Without the use we would need to :

crate::utils::function::add_message_to_image(.....)
// or 
crate::utils::function::get_message_from_image(....)
// or
crate::utils::options::SteganographyOption

A simple way to understand use is to create an alias to avoid repetitive typing words.

Tests

Testing has some benefits and inconveniences. First, you do not need to struggle to configure anything. It is available right away. Rust patterns of having unit tests directly in the file are interesting, but also you can have project test and even test in your comments. Code in comment opens the door to an inconvenience: the tooling needs to be more suboptimal for unit tests with comments. No color or auto-complete.

Here is an example of code that is executed if you execute cargo test

Debugging works until it does not. So far with Visual Studio Code, testing worked well, but I had few evenings where it stopped working without much explanation. Is the issue VsCode, Rust, lldb or because I'm working in wsl? Too many layers of potential failure. However, debugging a NodeJS in TypeScript can be painful. I have a project with half a dozen launch configurations depending on the year it was working with a specific testing framework. Rust relies on lldb, so you need to install something besides Rust. It would be great if it were slightly more in-the-box. However, no mapping issue or breakpoint that cannot be hit once everything is working.

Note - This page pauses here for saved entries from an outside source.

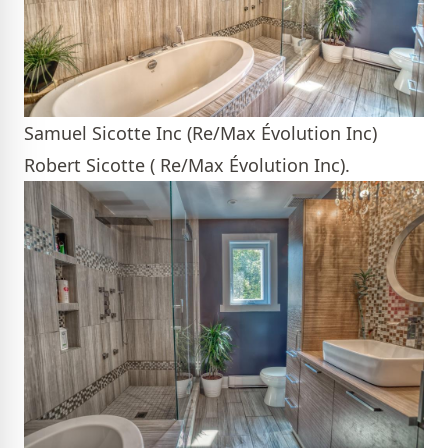
Samuel Sicotte Inc (Re/Max Évolution Inc)
Robert Sicotte ( Re/Max Évolution Inc).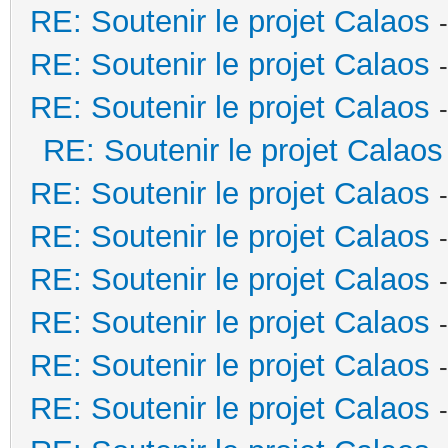
RE: Soutenir le projet Calaos
RE: Soutenir le projet Calaos
RE: Soutenir le projet Calaos
RE: Soutenir le projet Calaos
RE: Soutenir le projet Calaos
RE: Soutenir le projet Calaos
RE: Soutenir le projet Calaos
RE: Soutenir le projet Calaos
RE: Soutenir le projet Calaos
RE: Soutenir le projet Calaos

Running unit tests is slow in Rust. Also, I have not found a native way to run failing tests (watch mode), making the process even slower. Code coverage code is more integrated as well.

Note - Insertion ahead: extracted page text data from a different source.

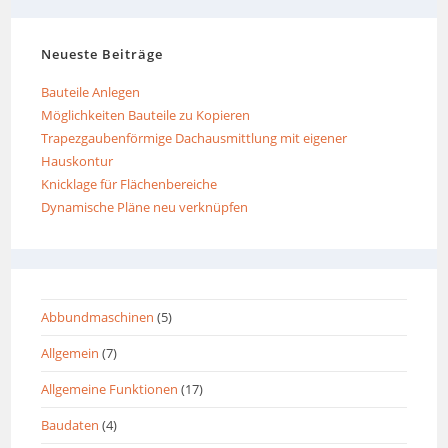
Neueste Beiträge
Bauteile Anlegen
Möglichkeiten Bauteile zu Kopieren
Trapezgaubenförmige Dachausmittlung mit eigener
Hauskontur
Knicklage für Flächenbereiche
Dynamische Pläne neu verknüpfen
Abbundmaschinen
(5)
Allgemein
(7)
Allgemeine Funktionen
(17)
Baudaten
(4)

On the negative side, my tests are more organized in TypeScript or other languages because, in Rust, you cannot nest your test, leaving them flat per file. For example, in TypeScript (with Jest) you can have many levels of describe, which help with organizing per categorie.

Mocking a structure is impossible if you want to mock only a portion. Moreover, coming from other languages, it does not seem intuitiv.

Documentation

Using Cargo third-party is a fantastic experience. With all third-party libraries, you can from VsCode see the source code and the documentation.